> Source text:
You have to add in the part of interpostion. Calvin may have been a little more conservative about interposition than his later disciples but he still allowed for resistance of magistrates. The most important principle(other than imago dei) that ties all of this togehter is that the law was king and no one was above it. This was because of the social contract.
Anyway, Tom is right in that this site is not about debate(though I think getting competative juices flowing sometimes brings out the best arguments) but joint inquiry. We have list of a bunch of people that Adams cited here. I was going to start with Vindicae but I cannot find the whole thing anywhere on the internet. Then it hit me that what we are looking at is progression of thought away from idolization of authority some common in that day to a more rights oriented outlook.
In other words, is Locke a more evolved version of Calvin and others or was it really some new that rejected more traditional Christian thought?
I can go through them all and post on it but then you would only get my slant. Is there a way we can go through the primary sources and divide it up somehow or maybe we pick a person and both do a series of posts or something. It is not something that we have to do in a hurry.
Jon,
I would also add that common law whig theory had some serious Christian roots that I know you somewhat acknowledged but I think not enough.
I think you need to really read some of the links Tom has been citing lately that seem to point to the Age of Reason that embraced Christianity being a British thing and the Enlightenment that threw it out being two seperate movements.
I see a movement that is very receptive to what Toffler calls the 'Third Wave' that is secular in nature. It seems to be split between libertarian and statist secularists that are very pro-Science and often hostile to religion. What I am waiting for is the religious cohort like Locke and others that embraces it. I think as progressive as he was Jefferon(ironically) doomed the rural part of America to a backwoods Christianity and ignorance that we still see today by rejecting the Industrial Revolution. (see Mark's post today)

> Data excerpts:
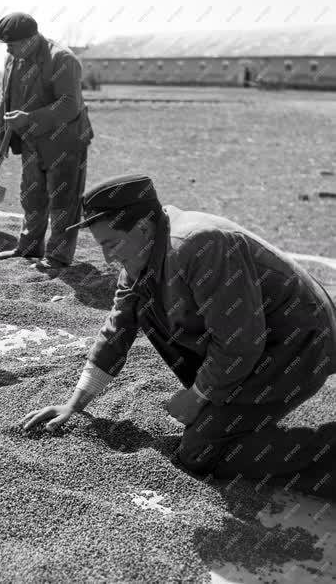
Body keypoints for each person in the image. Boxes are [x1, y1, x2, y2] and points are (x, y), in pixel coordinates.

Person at [21, 175, 336, 499]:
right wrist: (75, 404)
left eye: (110, 244)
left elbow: (241, 342)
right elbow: (118, 327)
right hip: (259, 340)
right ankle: (226, 404)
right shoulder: (143, 254)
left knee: (200, 452)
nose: (107, 258)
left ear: (143, 227)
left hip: (300, 341)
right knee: (145, 306)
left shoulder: (199, 245)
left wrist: (198, 395)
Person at [0, 12, 93, 271]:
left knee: (63, 199)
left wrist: (30, 117)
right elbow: (6, 99)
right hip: (32, 139)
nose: (9, 50)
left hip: (66, 140)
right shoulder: (13, 59)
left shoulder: (62, 59)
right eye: (6, 45)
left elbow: (70, 105)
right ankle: (29, 247)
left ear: (32, 39)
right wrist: (0, 135)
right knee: (31, 195)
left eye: (12, 44)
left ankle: (58, 256)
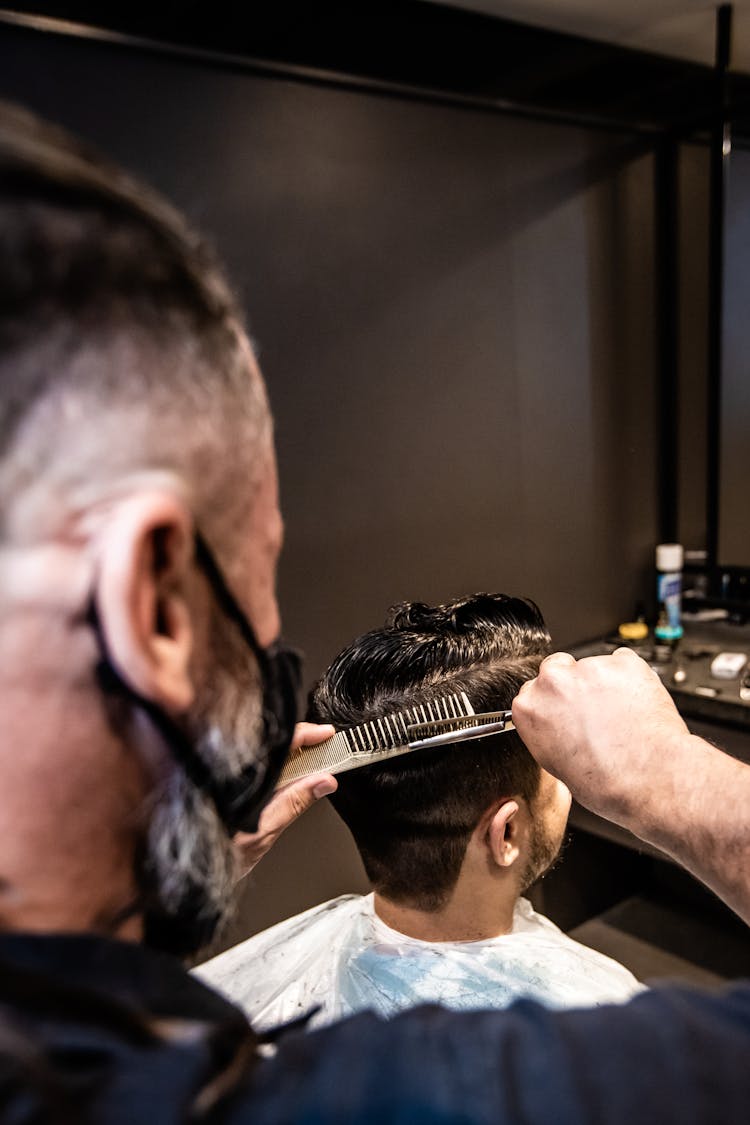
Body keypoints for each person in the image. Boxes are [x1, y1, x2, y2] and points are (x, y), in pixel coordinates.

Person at [1, 97, 749, 1123]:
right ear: (155, 610)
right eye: (260, 576)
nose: (266, 627)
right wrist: (675, 781)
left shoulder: (157, 1032)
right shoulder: (493, 1088)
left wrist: (165, 906)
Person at [197, 594, 642, 1028]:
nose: (567, 784)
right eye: (558, 771)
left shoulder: (216, 1017)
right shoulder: (610, 1024)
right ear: (505, 834)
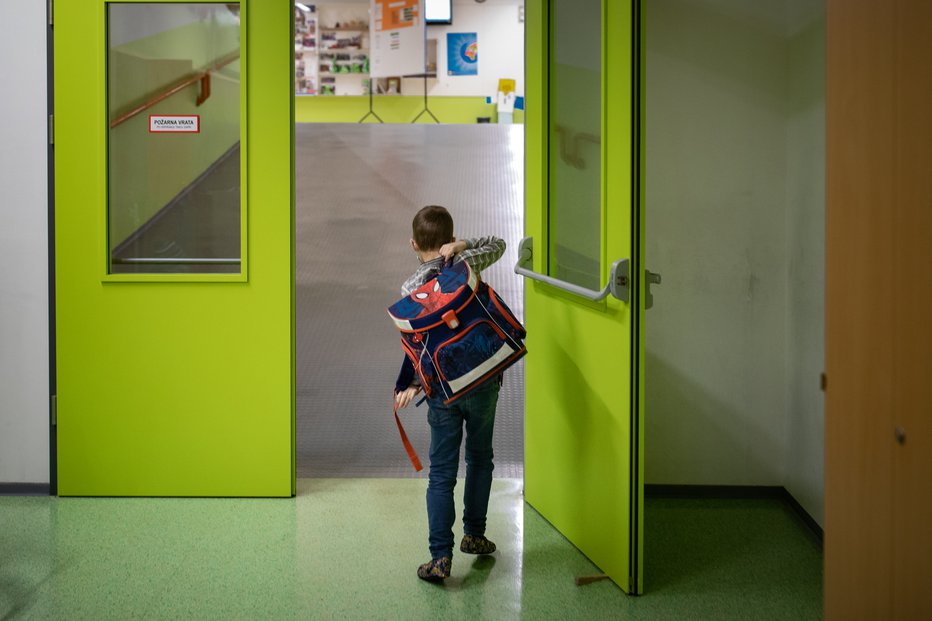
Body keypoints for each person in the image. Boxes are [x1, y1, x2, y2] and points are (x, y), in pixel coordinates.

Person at [394, 205, 507, 583]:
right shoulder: (467, 262)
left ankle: (440, 557)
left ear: (413, 244)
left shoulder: (411, 289)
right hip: (483, 379)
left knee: (441, 473)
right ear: (449, 238)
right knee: (480, 459)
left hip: (443, 389)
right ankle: (474, 535)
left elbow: (416, 348)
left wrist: (408, 385)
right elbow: (500, 244)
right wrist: (463, 245)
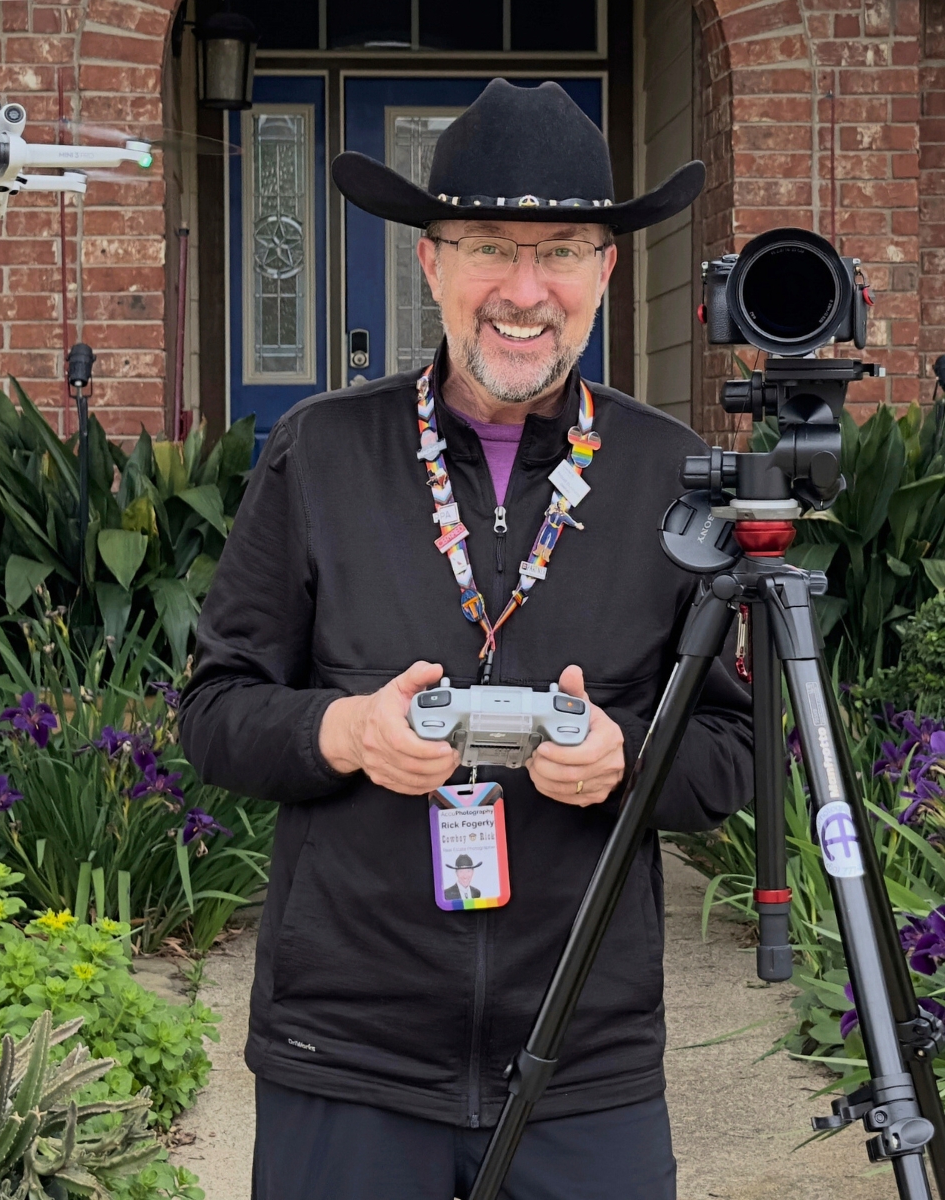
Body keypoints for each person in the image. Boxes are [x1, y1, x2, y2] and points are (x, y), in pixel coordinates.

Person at [179, 80, 753, 1200]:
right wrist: (341, 730)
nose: (525, 290)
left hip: (585, 1057)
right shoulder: (320, 450)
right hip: (345, 1056)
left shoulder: (669, 471)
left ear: (607, 269)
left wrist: (628, 759)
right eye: (490, 245)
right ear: (431, 262)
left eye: (564, 250)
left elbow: (731, 755)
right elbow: (215, 710)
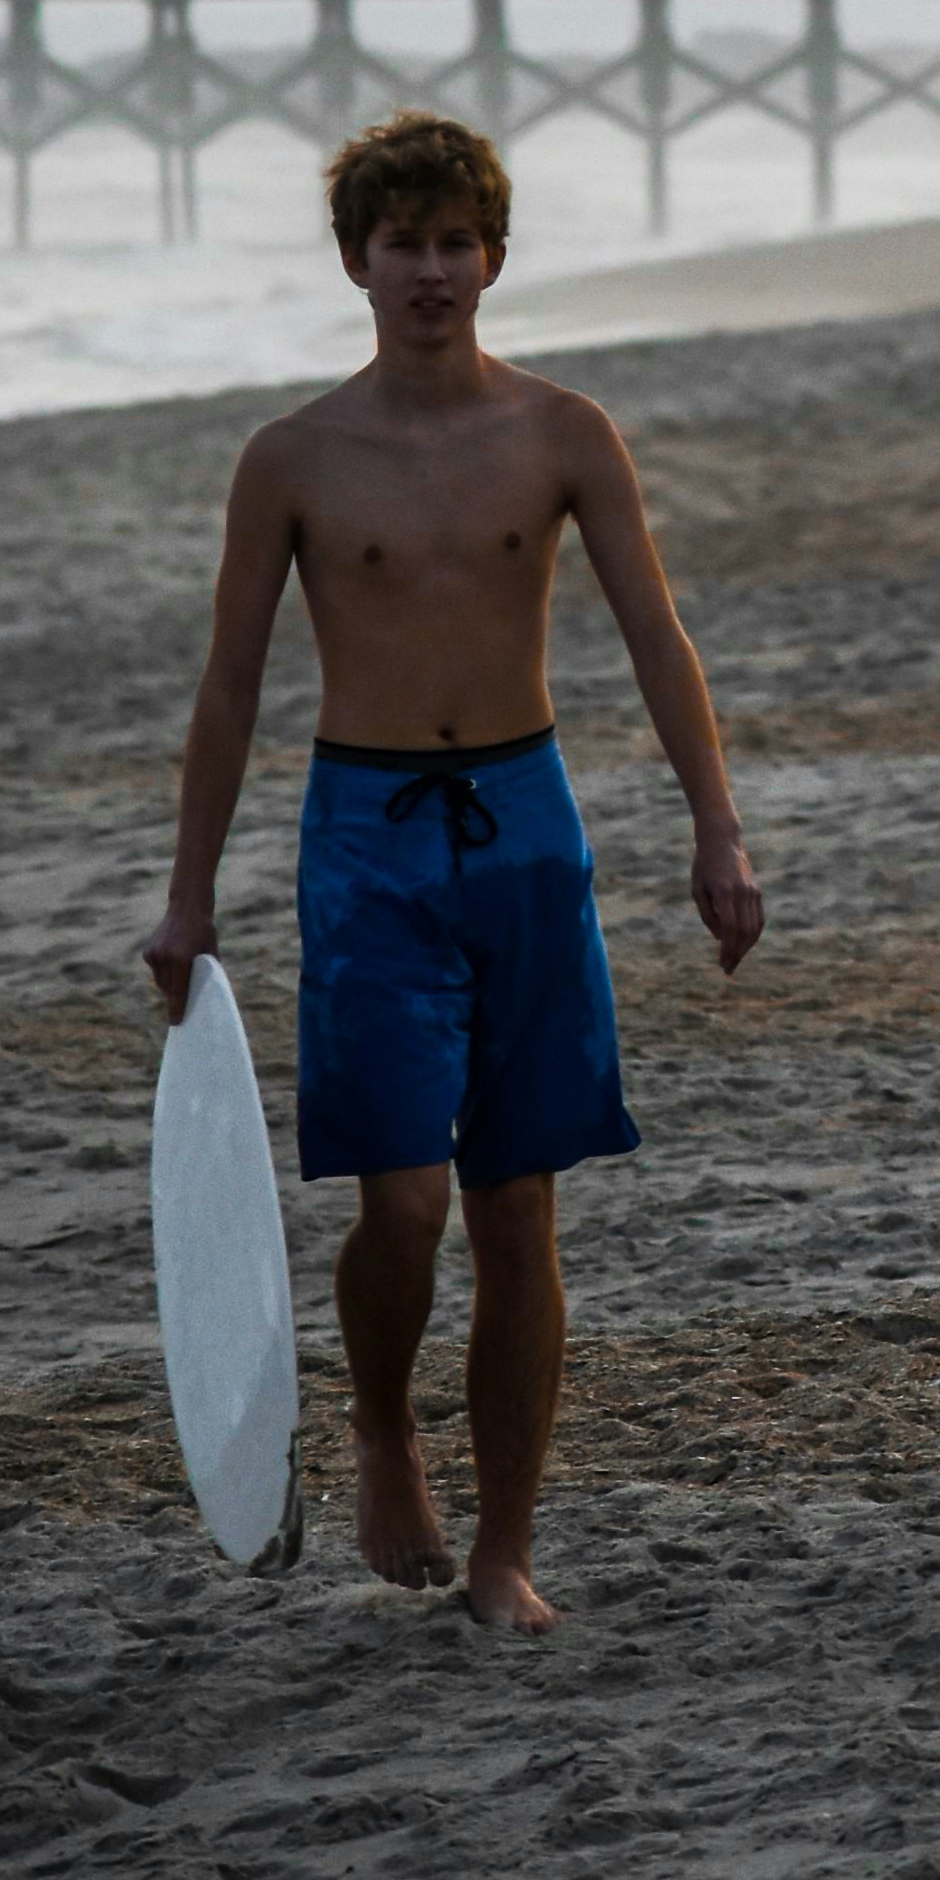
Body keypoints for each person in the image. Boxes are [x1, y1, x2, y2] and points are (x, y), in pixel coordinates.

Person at [141, 109, 762, 1630]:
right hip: (365, 837)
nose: (433, 270)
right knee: (403, 1203)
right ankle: (378, 1423)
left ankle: (505, 1554)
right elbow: (229, 685)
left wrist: (716, 824)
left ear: (493, 256)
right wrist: (188, 890)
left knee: (518, 1208)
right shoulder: (291, 458)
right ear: (357, 261)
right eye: (403, 244)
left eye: (455, 243)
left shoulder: (561, 433)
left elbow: (653, 636)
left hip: (526, 821)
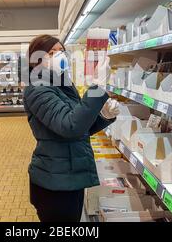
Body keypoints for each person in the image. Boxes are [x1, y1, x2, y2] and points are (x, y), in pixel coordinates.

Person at [23, 34, 120, 222]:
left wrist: (103, 116)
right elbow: (70, 127)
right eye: (51, 52)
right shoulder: (37, 88)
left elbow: (80, 129)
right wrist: (97, 89)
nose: (59, 56)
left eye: (61, 51)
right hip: (54, 183)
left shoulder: (62, 85)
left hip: (68, 176)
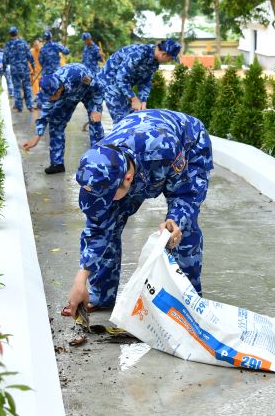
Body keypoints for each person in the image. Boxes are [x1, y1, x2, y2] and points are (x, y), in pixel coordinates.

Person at [64, 109, 213, 316]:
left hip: (187, 142)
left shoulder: (163, 149)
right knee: (109, 221)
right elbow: (98, 226)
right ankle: (101, 295)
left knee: (180, 231)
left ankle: (189, 301)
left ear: (127, 179)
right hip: (134, 155)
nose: (104, 202)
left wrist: (175, 219)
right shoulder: (99, 164)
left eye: (108, 195)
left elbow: (186, 192)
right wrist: (80, 280)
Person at [21, 63, 104, 174]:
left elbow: (99, 87)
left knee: (95, 123)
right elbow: (45, 112)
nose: (49, 99)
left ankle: (100, 163)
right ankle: (57, 163)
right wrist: (37, 136)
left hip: (88, 92)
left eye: (51, 97)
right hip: (68, 97)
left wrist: (96, 109)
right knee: (55, 121)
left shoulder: (78, 75)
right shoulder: (48, 88)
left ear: (59, 89)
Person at [99, 39, 180, 123]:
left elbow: (146, 81)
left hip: (123, 86)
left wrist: (143, 102)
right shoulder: (138, 53)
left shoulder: (155, 62)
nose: (169, 61)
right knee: (122, 120)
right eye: (170, 59)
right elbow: (121, 77)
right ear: (164, 54)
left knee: (134, 117)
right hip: (109, 82)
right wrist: (134, 99)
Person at [2, 26, 35, 111]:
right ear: (17, 33)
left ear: (10, 34)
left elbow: (4, 58)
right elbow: (29, 56)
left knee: (16, 88)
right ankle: (30, 106)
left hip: (14, 69)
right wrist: (33, 66)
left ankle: (19, 107)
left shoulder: (8, 45)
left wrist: (4, 69)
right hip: (24, 68)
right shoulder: (23, 43)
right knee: (27, 87)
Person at [37, 30, 70, 109]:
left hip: (46, 71)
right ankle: (59, 104)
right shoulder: (56, 45)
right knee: (58, 87)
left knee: (46, 87)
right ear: (51, 37)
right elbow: (67, 51)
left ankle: (42, 104)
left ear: (45, 39)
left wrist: (45, 65)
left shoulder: (42, 49)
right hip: (56, 70)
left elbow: (40, 61)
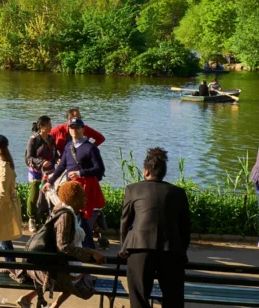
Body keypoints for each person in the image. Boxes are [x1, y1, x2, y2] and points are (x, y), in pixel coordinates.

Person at [15, 182, 106, 308]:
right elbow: (63, 246)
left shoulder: (61, 209)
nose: (86, 199)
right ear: (73, 200)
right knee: (82, 279)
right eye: (82, 197)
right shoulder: (66, 216)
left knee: (77, 274)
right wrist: (91, 252)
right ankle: (54, 306)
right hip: (55, 271)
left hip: (52, 267)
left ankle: (28, 298)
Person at [119, 148, 191, 308]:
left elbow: (125, 222)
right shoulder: (178, 192)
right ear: (163, 173)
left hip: (139, 248)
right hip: (171, 250)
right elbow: (185, 227)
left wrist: (124, 247)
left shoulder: (133, 189)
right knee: (173, 298)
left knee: (139, 297)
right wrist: (182, 251)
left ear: (146, 171)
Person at [47, 117, 106, 249]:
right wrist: (49, 182)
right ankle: (82, 248)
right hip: (71, 189)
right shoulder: (68, 146)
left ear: (83, 129)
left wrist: (80, 173)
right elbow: (62, 166)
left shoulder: (90, 148)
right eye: (71, 128)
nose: (74, 130)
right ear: (69, 130)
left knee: (81, 219)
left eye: (77, 128)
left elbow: (100, 169)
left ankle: (86, 249)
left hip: (85, 188)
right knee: (75, 218)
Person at [25, 116, 58, 232]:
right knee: (34, 196)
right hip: (36, 173)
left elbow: (55, 154)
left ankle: (47, 218)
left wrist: (57, 159)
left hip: (49, 173)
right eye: (49, 125)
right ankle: (32, 218)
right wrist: (42, 162)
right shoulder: (33, 140)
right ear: (42, 127)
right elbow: (29, 158)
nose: (51, 127)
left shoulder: (51, 138)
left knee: (50, 195)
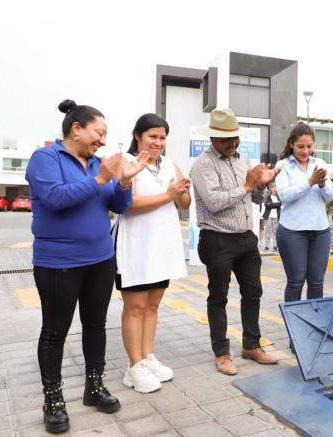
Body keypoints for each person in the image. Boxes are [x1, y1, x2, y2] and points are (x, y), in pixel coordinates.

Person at [25, 100, 148, 433]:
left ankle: (94, 387)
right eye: (99, 132)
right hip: (57, 263)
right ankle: (53, 400)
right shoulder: (45, 158)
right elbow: (55, 198)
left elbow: (119, 206)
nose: (103, 141)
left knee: (96, 324)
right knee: (55, 331)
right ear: (76, 128)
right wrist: (101, 178)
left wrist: (123, 182)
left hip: (100, 260)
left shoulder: (98, 164)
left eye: (105, 134)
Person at [189, 108, 280, 376]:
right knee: (218, 296)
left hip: (245, 238)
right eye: (227, 139)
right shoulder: (202, 165)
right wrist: (249, 185)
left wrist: (262, 185)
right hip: (217, 239)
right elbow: (215, 203)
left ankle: (251, 345)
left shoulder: (243, 161)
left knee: (253, 292)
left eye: (236, 138)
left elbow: (251, 199)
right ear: (213, 139)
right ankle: (222, 352)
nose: (233, 144)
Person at [114, 114, 191, 393]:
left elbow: (183, 203)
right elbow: (129, 203)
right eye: (152, 136)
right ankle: (134, 366)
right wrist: (169, 195)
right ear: (138, 135)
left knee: (153, 305)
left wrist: (182, 192)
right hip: (135, 244)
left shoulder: (171, 164)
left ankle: (147, 357)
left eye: (162, 137)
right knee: (134, 306)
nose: (158, 142)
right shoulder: (126, 162)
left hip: (162, 245)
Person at [275, 123, 333, 304]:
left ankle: (314, 325)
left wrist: (322, 184)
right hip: (293, 230)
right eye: (301, 146)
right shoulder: (283, 165)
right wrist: (310, 182)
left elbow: (330, 196)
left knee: (316, 282)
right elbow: (284, 195)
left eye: (309, 146)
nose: (305, 151)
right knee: (296, 281)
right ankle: (294, 325)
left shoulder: (320, 164)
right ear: (292, 144)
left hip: (320, 231)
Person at [262, 185, 281, 252]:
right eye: (274, 188)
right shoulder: (268, 196)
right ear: (271, 189)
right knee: (267, 231)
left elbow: (280, 203)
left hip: (276, 217)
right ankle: (267, 246)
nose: (275, 189)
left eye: (276, 188)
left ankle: (275, 246)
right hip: (269, 216)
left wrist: (272, 204)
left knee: (275, 232)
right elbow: (266, 204)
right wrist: (276, 204)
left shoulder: (279, 197)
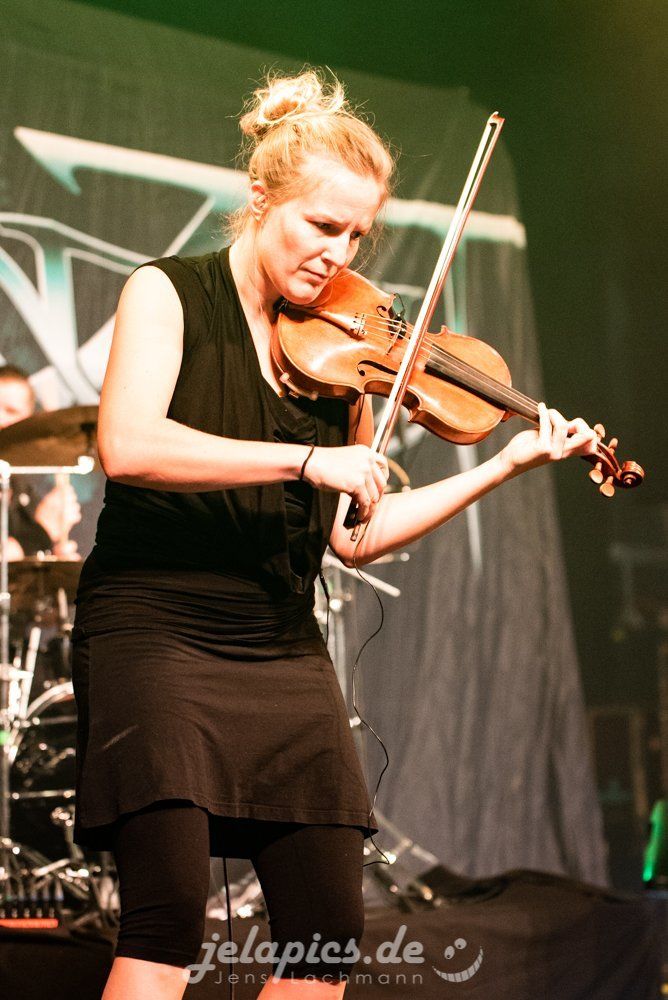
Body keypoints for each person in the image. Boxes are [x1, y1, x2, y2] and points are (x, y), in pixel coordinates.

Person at [71, 70, 598, 1000]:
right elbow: (129, 445)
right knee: (166, 924)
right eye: (322, 226)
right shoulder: (167, 292)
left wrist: (503, 466)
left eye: (357, 235)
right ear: (260, 198)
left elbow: (355, 537)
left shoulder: (344, 354)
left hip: (278, 645)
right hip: (154, 632)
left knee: (325, 940)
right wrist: (309, 462)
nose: (339, 255)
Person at [0, 364, 81, 559]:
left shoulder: (23, 493)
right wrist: (42, 531)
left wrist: (53, 557)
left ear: (29, 420)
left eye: (11, 411)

> Explore the material:
**a.** Do the following statements agree with the comment on Calvin and Locke? Answer yes or no for each, quoting the words of the comment that decide it.
(i) The writer found the complete Vindicae online.
(ii) Calvin still allowed magistrates to resist.
(iii) The writer says the joint reading does not need to be rushed.
**b.** Extend the comment on Calvin and Locke, starting right after its last sentence.
Nothing in the listing is needed here.

> Answers provided:
**a.**
(i) No: "I was going to start with Vindicae but I cannot find the whole thing anywhere on the internet."
(ii) Yes: "he still allowed for resistance of magistrates."
(iii) Yes: "It is not something that we have to do in a hurry."

**b.**
Kopel states:
"Historian John Patrick Diggins writes that Americanhistorians have concentrated on political ideas whileunderplaying “the religious convictions that often undergirdthem, especially the Calvinist convictions that Locke himselfheld: resistance to tyranny….”
I have been saying the same thing. They take the philosophy they like and reject the theological underpinnings. Just like the French printing the second part of Locke's Treatise and not the first that is filled with theological arguments and scriptural references.
He clearly links Locke to Calvin. Look forward to reading more of this. I think the trouble we are having is that we look at Locke and someone like Frazer sees that he may have been a unitarian and labels him "Enlightenment" but fails to realize that his political theology is right in line with others that are clearly not Enlightenment.
For socio-historical purposes the political theology is much more relevant than the personal beliefs. If I am write Jefferson either used or was forced to use(by Adams and the Congress through edit powers) Christian resistance theory arguments and it is clear that he was probably closer to Deist than Christian.
But even he I think would acknowledge inalienable rights grounded in man being made in the image of God.